Noise Robustness: Both SMoP-DEDR and MoME show lower word error rates under low SNR and additive babble compared to LLM-based and attention-fusion baselines. This suggests MoE routing enables dynamic capacity allocation where signal quality is low (Cappellazzo et al., 20 May 2025, Cappellazzo et al., 5 Oct 2025).
Adaptability: MoME architectures grant explicit control over runtime/accuracy tradeoffs by selecting token compression rates at inference, benefiting edge deployment (Cappellazzo et al., 5 Oct 2025).
Mitigation of Forgetting: HDMoLE's hierarchical routing and dynamic thresholding prevent any single expert from dominating, thus maintaining general-domain performance while specializing for domains such as accents (Mu et al., 2024).

6. Practical Implementation and Recommendations

Designing a high-performing MoE-enhanced speech-conditioned LLM requires:

Expert and Router Configuration:
- Prefer disjoint modality-specific experts/routers in multimodal (audio-video) settings.
- Use $E \approx 3$ –$4$ experts per modality and $K=2$ activated per token for SMoP or similar modules.
- For accented or multi-domain ASR, deploy one LoRA expert per domain and combine using HDMoLE's hierarchical gating.
Auxiliary Regularization:
- Employ load-balancing losses ( $\alpha_b \approx 0.01$ ) and z-losses ( $\alpha_z \approx 0.001$ ) for stable expert utilization.
Training Pipeline:
- Freeze backbone encoders and the LLM except for expert/router/adapter parameters.
- Adopt staged specialty-to-generalist training in language or accent-diverse setups.
Inference Procedure:
- Precompute encoder tokens, perform routing for each token, run only the selected experts, fuse outputs, and continue standard LLM decoding.
- In MoME/MRL systems, select desired compression rate per resource constraint.

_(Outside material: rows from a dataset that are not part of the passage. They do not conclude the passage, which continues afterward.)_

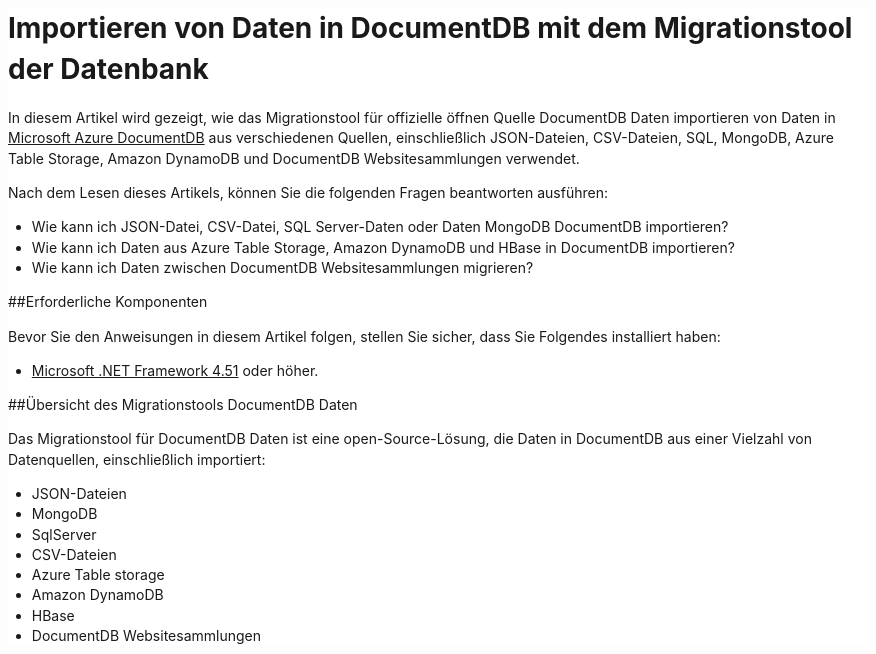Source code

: <properties
    pageTitle="Migration Datenbanktool für DocumentDB | Microsoft Azure"
    description="Erfahren Sie, wie die Quelle öffnen DocumentDB Daten Migrationstools zum Importieren von Daten aus verschiedenen Quellen, einschließlich MongoDB, SQL Server, Tabelle Speicher, Amazon DynamoDB, CSV und JSON-Dateien zu DocumentDB verwenden. CSV in JSON-Konvertierung."
    keywords="CSV JSON, Datenbank-Migrationstools Csv in Json konvertieren"
    services="documentdb"
    authors="andrewhoh"
    manager="jhubbard"
    editor="monicar"
    documentationCenter=""/>

<tags
    ms.service="documentdb"
    ms.workload="data-services"
    ms.tgt_pltfrm="na"
    ms.devlang="na"
    ms.topic="article"
    ms.date="10/06/2016"
    ms.author="anhoh"/>

# <a name="import-data-to-documentdb-with-the-database-migration-tool"></a>Importieren von Daten in DocumentDB mit dem Migrationstool der Datenbank

In diesem Artikel wird gezeigt, wie das Migrationstool für offizielle öffnen Quelle DocumentDB Daten importieren von Daten in [Microsoft Azure DocumentDB](https://azure.microsoft.com/services/documentdb/) aus verschiedenen Quellen, einschließlich JSON-Dateien, CSV-Dateien, SQL, MongoDB, Azure Table Storage, Amazon DynamoDB und DocumentDB Websitesammlungen verwendet.

Nach dem Lesen dieses Artikels, können Sie die folgenden Fragen beantworten ausführen:  

-   Wie kann ich JSON-Datei, CSV-Datei, SQL Server-Daten oder Daten MongoDB DocumentDB importieren?
-   Wie kann ich Daten aus Azure Table Storage, Amazon DynamoDB und HBase in DocumentDB importieren?
-   Wie kann ich Daten zwischen DocumentDB Websitesammlungen migrieren?

##<a id="Prerequisites"></a>Erforderliche Komponenten

Bevor Sie den Anweisungen in diesem Artikel folgen, stellen Sie sicher, dass Sie Folgendes installiert haben:

- [Microsoft .NET Framework 4.51](https://www.microsoft.com/download/developer-tools.aspx) oder höher.

##<a id="Overviewl"></a>Übersicht des Migrationstools DocumentDB Daten

Das Migrationstool für DocumentDB Daten ist eine open-Source-Lösung, die Daten in DocumentDB aus einer Vielzahl von Datenquellen, einschließlich importiert:

- JSON-Dateien
- MongoDB
- SqlServer
- CSV-Dateien
- Azure Table storage
- Amazon DynamoDB
- HBase
- DocumentDB Websitesammlungen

These recommendations provide a reproducible approach for integrating sparse, efficient MoE mechanisms within speech-conditioned LLMs for AVSR and related tasks.

7. Interpretability, Specialization, and Future Directions

MoE-enhanced frameworks exhibit a high degree of interpretability: expert activation patterns are meaningful across domain, modality, or granularity (e.g., similar tokens at multiple compressions select similar experts) (Cappellazzo et al., 5 Oct 2025). This affirms that such architectures can learn stable, reusable specialization.

A plausible implication is that adding further experts for new domains (e.g., additional accents or languages) can be achieved modularly, without detrimental impact on legacy performance, especially when using hierarchical gating and thresholded routing (Mu et al., 12 Jul 2025, Mu et al., 2024). Furthermore, explicit prompt-aware routing signals support extensible multi-task deployment (Shan et al., 21 Feb 2025).

Key future research areas include automatic expert discovery, extension to more complex codeswitching or high-variability domains, refined hard routing/auxiliary supervision for expert gates, and further integration with end-to-end multimodal LLMs. The demonstrated scaling, interpretability, and efficiency of these approaches motivate continued exploration in both foundational and practical speech-LM systems.